■ EXERCISE DETAILS ■
Every line in the data below that holds "notepad" should be found and copied.

■ RECORDED DATA ■
•••

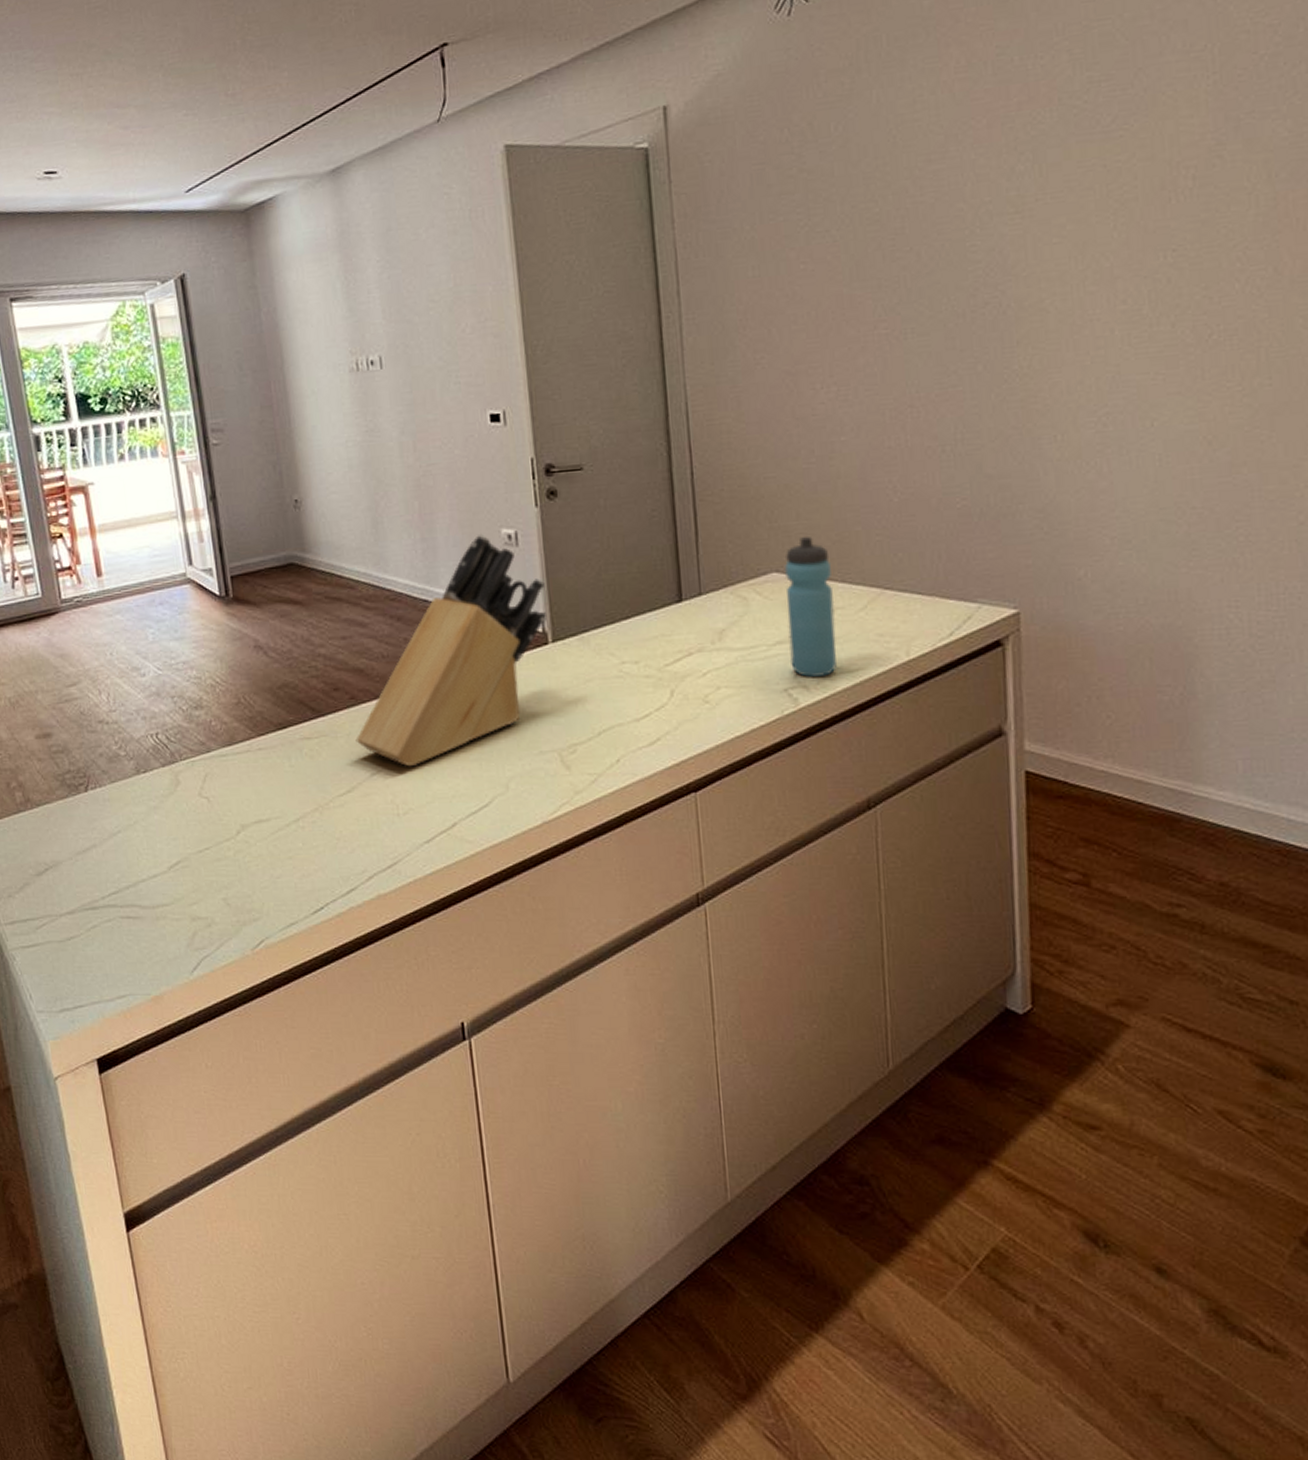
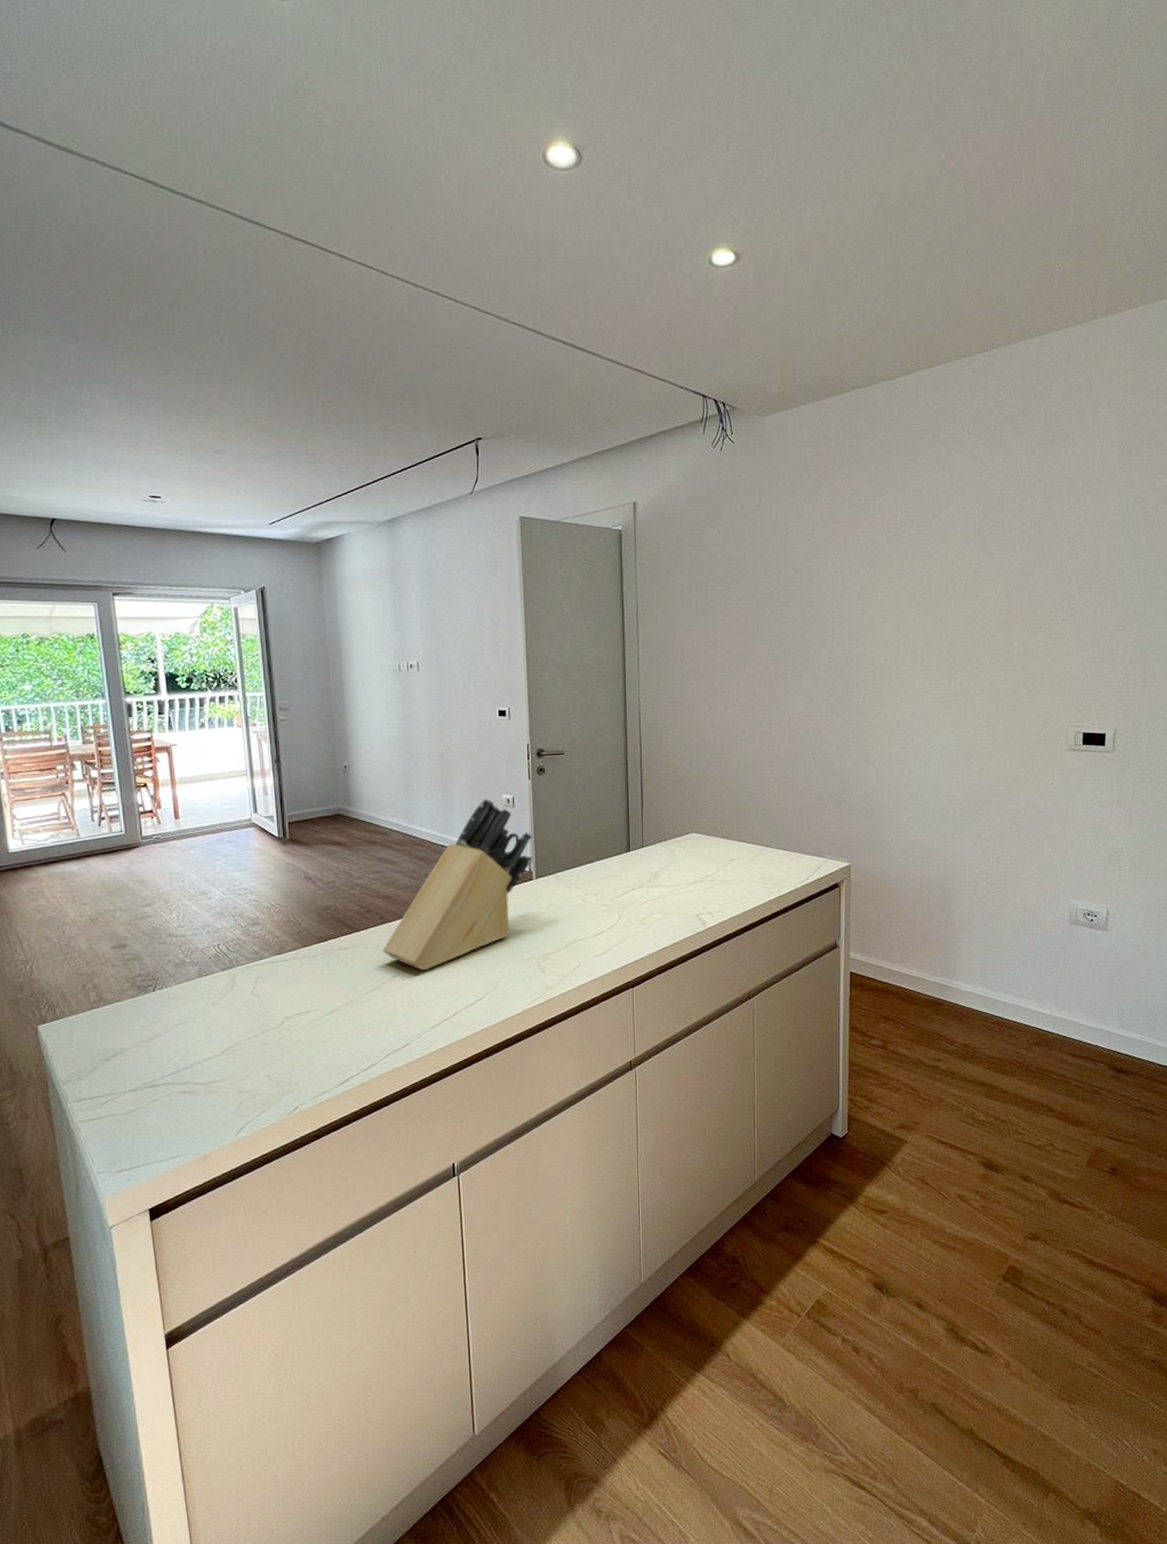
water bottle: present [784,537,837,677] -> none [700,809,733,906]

•••

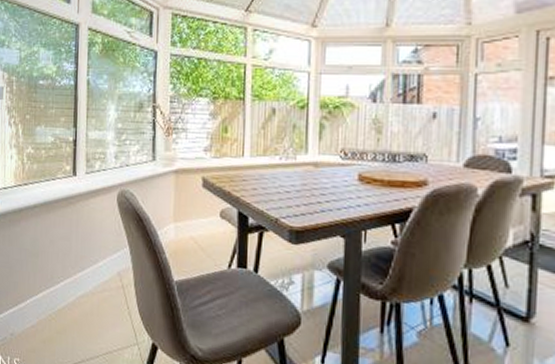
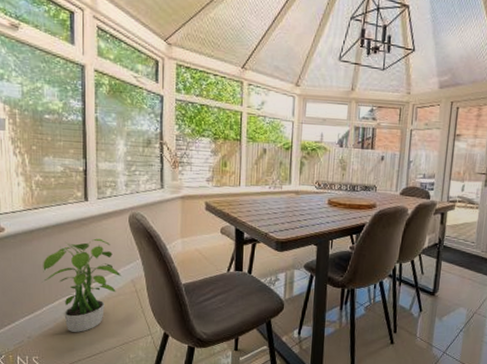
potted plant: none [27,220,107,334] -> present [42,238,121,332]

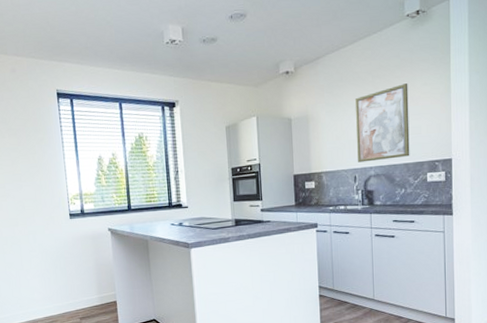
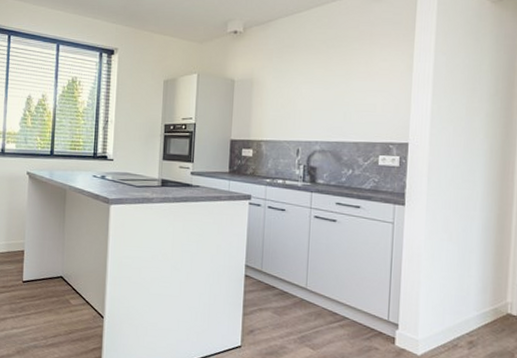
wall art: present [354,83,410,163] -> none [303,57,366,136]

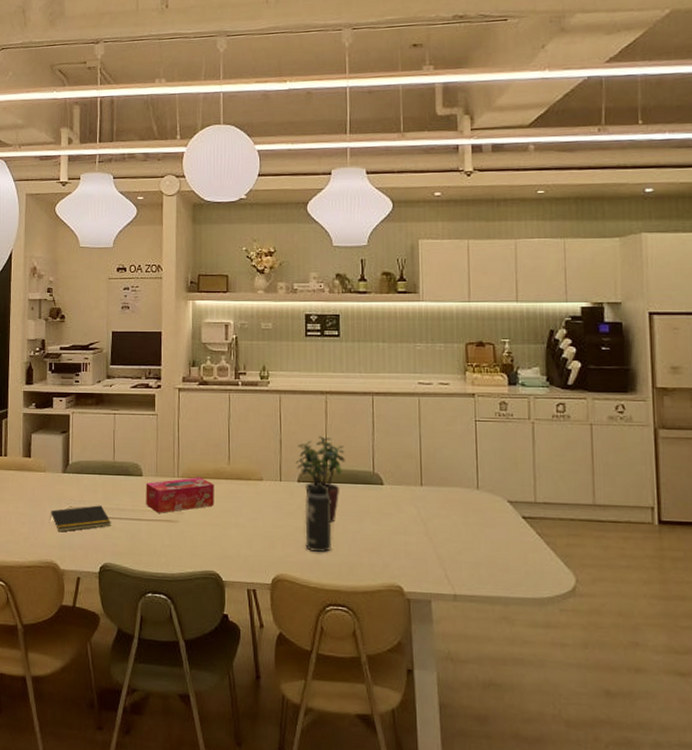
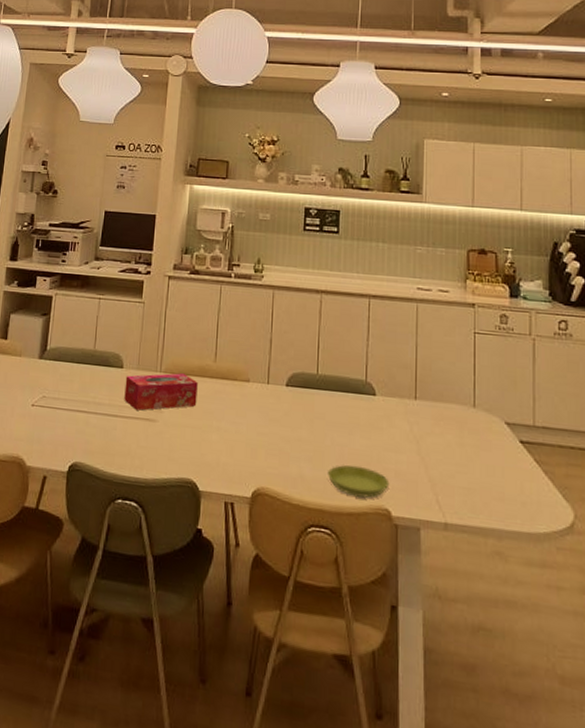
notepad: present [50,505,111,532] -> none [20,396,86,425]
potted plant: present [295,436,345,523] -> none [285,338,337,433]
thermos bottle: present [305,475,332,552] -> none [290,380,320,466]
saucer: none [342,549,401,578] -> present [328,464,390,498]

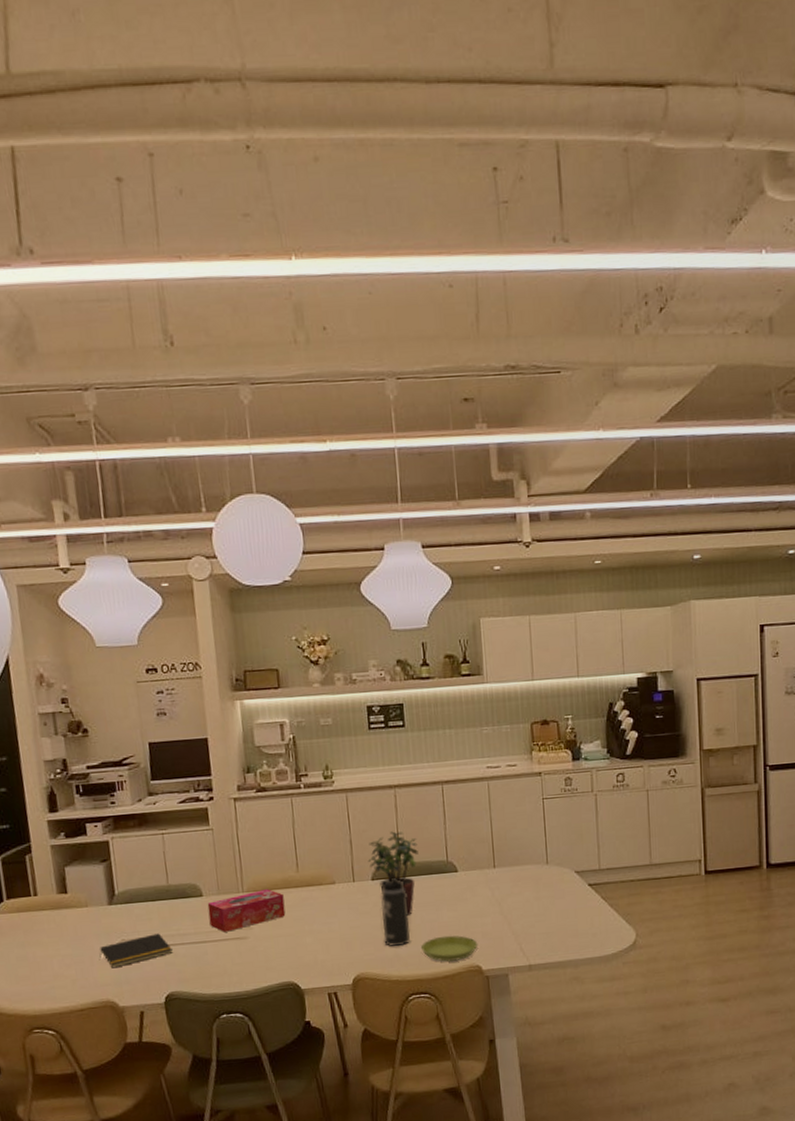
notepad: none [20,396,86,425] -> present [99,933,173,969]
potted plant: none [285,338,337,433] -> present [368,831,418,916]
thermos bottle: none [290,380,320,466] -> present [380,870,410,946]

•••

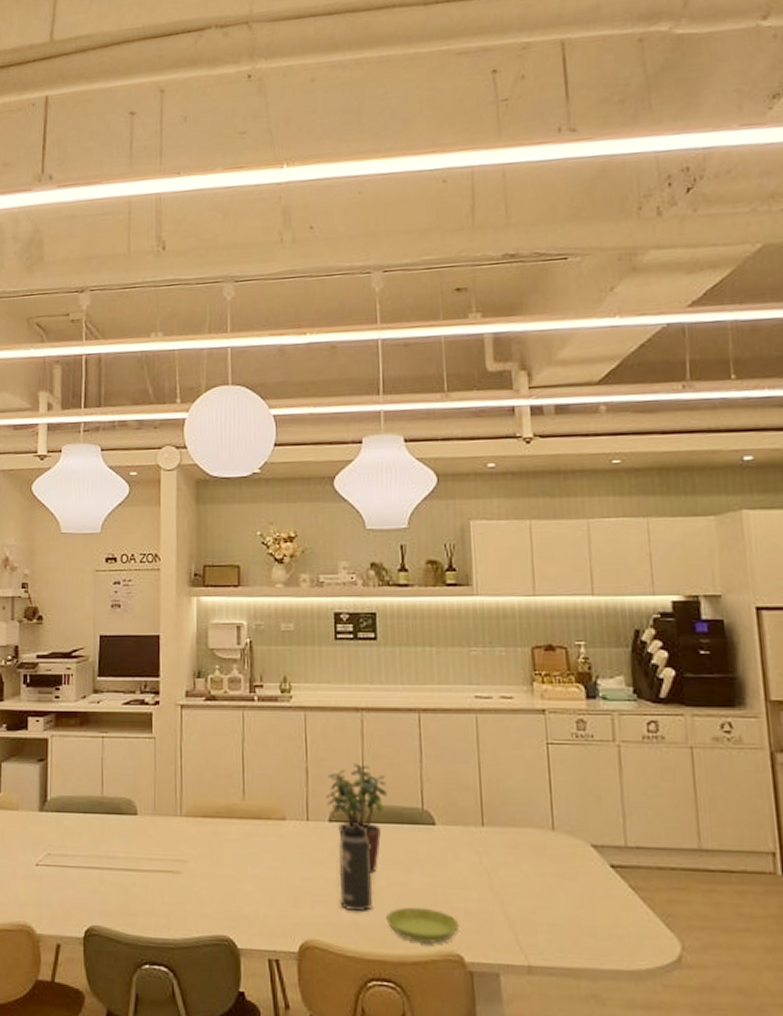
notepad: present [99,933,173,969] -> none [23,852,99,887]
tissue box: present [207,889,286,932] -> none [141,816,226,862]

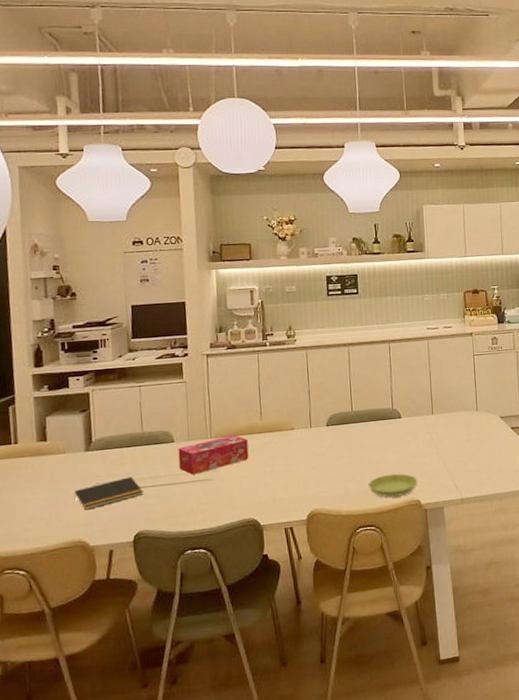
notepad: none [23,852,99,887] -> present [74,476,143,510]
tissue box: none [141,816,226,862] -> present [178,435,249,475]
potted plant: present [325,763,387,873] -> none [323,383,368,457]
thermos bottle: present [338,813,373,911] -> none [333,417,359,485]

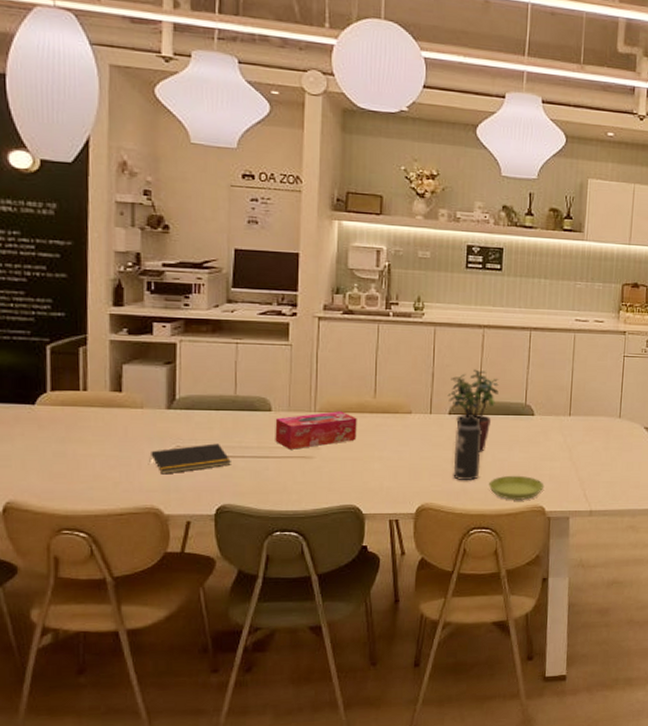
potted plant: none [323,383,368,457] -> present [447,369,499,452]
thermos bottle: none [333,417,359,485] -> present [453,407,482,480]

•••

■ PROBLEM SOLUTION ■
notepad: present [50,505,111,532] -> none [20,396,86,425]
notepad: none [20,396,86,425] -> present [99,933,173,969]
notepad: present [99,933,173,969] -> none [23,852,99,887]
notepad: none [23,852,99,887] -> present [74,476,143,510]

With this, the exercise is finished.